Wednesday, November 5, 2008

Thoughts of Helen Keller

Lately, I have the tendon to testify to it. Too many words popping off my keyboard, my keypad, texting, typing, clicking here, clicking there. What would happen if it all stopped? Would I suddenly be thrown into a world of silence? Cut off from the mainstream...friends, family?

What if you had no keyboard, or no phone even..no cell phone, that is? I think back to my first 2 days at my new job when I had no Internet access. I had no phone that synced with email, because I had no email. I had no office mate-I was alone, in a room, at a desk. And I went wild, absolutely wild!

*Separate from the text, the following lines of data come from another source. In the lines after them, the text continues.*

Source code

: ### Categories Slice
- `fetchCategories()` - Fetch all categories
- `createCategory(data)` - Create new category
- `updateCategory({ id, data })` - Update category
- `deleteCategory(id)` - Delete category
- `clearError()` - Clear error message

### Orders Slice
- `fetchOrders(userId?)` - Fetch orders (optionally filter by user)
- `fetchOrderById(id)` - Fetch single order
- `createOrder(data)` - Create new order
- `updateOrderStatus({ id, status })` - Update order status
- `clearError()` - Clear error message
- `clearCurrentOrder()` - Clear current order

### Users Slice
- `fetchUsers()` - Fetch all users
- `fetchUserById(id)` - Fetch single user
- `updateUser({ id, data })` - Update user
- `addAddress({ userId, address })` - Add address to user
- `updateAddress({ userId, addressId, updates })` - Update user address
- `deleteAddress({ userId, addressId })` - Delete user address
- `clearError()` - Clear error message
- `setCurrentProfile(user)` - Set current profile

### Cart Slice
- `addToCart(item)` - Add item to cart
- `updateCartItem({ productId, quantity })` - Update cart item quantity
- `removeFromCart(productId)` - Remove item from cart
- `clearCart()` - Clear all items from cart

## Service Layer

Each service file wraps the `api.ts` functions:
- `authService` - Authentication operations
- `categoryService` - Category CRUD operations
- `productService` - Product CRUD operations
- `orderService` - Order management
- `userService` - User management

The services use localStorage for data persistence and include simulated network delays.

Yet on the weekends, especially Saturday, silence is my solace. I wake up, I brew my joe, I read the newspaper..the REAL newspaper. I turn on television, and I may look for a movie to escape into while I wake up and unwind from a harried week at work. At work, I need to type, and communicate, all day long. There are emails, and schedules, and how to documents, and brochures, and budgets and grants. There are phone calls, and texts, and more emails. While all that is happening the office is a constant ebb and flow of administrative staff faxing and photocopying and shredding and sharpening. There is idle chatter and laughter; there is constant communication. I am there but I am not there...I am somewhere inside myself and with the help of my technology I am able to keep it all running smoothly, efficiently, for the most part, like a machine. But what happens when one thing stops working as it should?

All communication can break down. The efficiency with which all the parts of the machine operate is not miraculous, but it works. When something stops, you might as well pack it up and go home. How does work get done? If there is no ability to communicate electronically, there is a paralysis of the system. Just as any machine requires the system to be in fine working order, so does work. When one piece of the system stops...soon, other parts can no longer function as they should.

We have become so dependent on a system driven by bits of data traveling through pipes and tubes, a system that is central to our ability to communicate effectively..even beyond the walls of the workplace I wonder if we are losing our ability to reach out and communicate with real people, face to face? Every now and then I get this sinking feeling that perhaps this is truly where we are heading. In one sense it is insanely simple to reach out and communicate electronically with people you have not seen for months or years, even. But on the other hand, doesn't it lend a false sense of connectedness when you can send mass emails to dozens of friends, or leave electronic notes on a friend's wall? When what is really happening is you are sitting somewhere, with your machine and your keys, fingers flying and clicking, by yourself, in silence. And when you sign off or hit send or submit or save; and when you shut down or close the lid and go into hibernation, you are as you were.

There is no real communication without a face, without human interaction. There are messages, relayed. Communication requires someone to listen and someone to respond, if only with a look or a sign. How do you sign electronically? It is time to step away from the keyboard out of the darkness. It is time to go live. How do you want to communicate?